Parliament has been briefed by the army on operations and by a minister in the government on policy, but representatives are deeply unhappy and the debate looks set to continue into next week. As the politicians bicker, the insurgency in the north-west continues to burn and suicide bombings create terror across the country. And this while Pakistan sinks into an economic crisis, which sends the rupee to new lows on a daily basis and has put the price of food beyond the reach of millions.

The parliament session was called by the Pakistan People's Party, which leads the coalition government, ostensibly to forge a cross-party consensus on the anti-terror strategy. In reality, said members of the assembly, the idea was to get the other parties to back the existing strategy, which has seen the Pakistan army launch operations against militants in Bajaur, part of the tribal border area with Afghanistan, and in Swat, a valley in the north-west.

"This is just an effort to justify the status quo," said Khurram Dastagir, a member of parliament for the biggest opposition group, which is the party of Nawaz Sharif, the former prime minister. "Unless there is a substantial change of policy, the people of Pakistan will not be put out of their misery." Mr Sharif's party called for talks to be opened with the Pakistani Taliban, dropping the government's precondition that it would only have dialogue with those who "laid down their arms".

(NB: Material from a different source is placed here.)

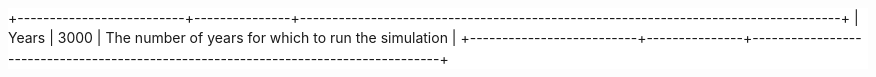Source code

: +--------------------------+---------------+------------------------------------------------------------------------------------+
| Years                    | 3000          | The number of years for which to run the simulation                                |
+--------------------------+---------------+------------------------------------------------------------------------------------+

In place of consensus, it seems that the Pakistan People's Party is essentially isolated. Even two of its key coalition partners, the Jamiat-e-Ulama-I-Islam (JUI) and the Awami National Party have made clear they do not have faith in the current policy. "The signal to the army will be very bad if it gets no consensus backing," said Faisal Saleh Hayat, a former interior minister under the previous regime of Pervez Musharraf.

The leader of the hardline Islamist JUI, Maulana Fazlur Rehman, demanded that, because the army had given a presentation to parliament, the Taliban should be allowed to address legislators as well. An editorial this week in the Daily Times, a Pakistani paper, said: "This means that he [Rehman] wants the Pakistan Army to be put at par with the people it is fighting in the Tribal Areas. Is this his idea of 'justice'? When it comes to choosing, will he support the terrorists and spurn the army?"

The Taliban agreed with Maulana Rehman. Maulvi Omar, a spokesman for the militants, said this week it was pointless to debate the security situation in parliament without bringing in the Taliban's view. "What is the use of discussing the situation without talking to us?" he said. Omar also offered the government a ceasefire - only if the army halted its operations and suggested that the Taliban would thereafter help clear out foreign militants, ie, al Qa'eda. However, the Pakistan Taliban has repeatedly shown a willingness to sign deals, which they have no intention of keeping.

It was Mr Musharraf who took Pakistan into Washington's "war on terror". Bizarrely, even the party formed specially to support Mr Musharraf, the Pakistan Muslim League-Q, which led his government, now says Pakistan is pursuing a policy that is too pro-American. They say the current administration, led by Asif Zardari, the president, has gone further to please the United States than Mr Musharraf ever did.

"The majority of the people of Pakistan do not see it as our war. We are fighting for somebody else and we are suffering because of that," said Tariq Azim, a former information minister in the Musharraf government. "At the moment, the only ones toeing the line are the People's Party." What Mr Musharraf's former acolytes do not point out is that he never consulted parliament on security policy. That is because national security, particularly policy towards India and Afghanistan, has never been in the hands of politicians in Pakistan.

And, just because parliament is holding a debate now, does not mean that civilians are in charge suddenly. Parliamentarians were briefed by an army general and only received a ministerial presentation after demanding it. The army still decides the policy, most believe inside and outside parliament, and that raises the delicate issue of whether the military has really cut its ties with jihadist groups that it nurtured over many years.

"There are still training camps, still [terrorist] sanctuaries, still cross-border movement in the tribal area," said Bushra Gohar of the Awami National Party. "There's duplicity, at some level, in our policies."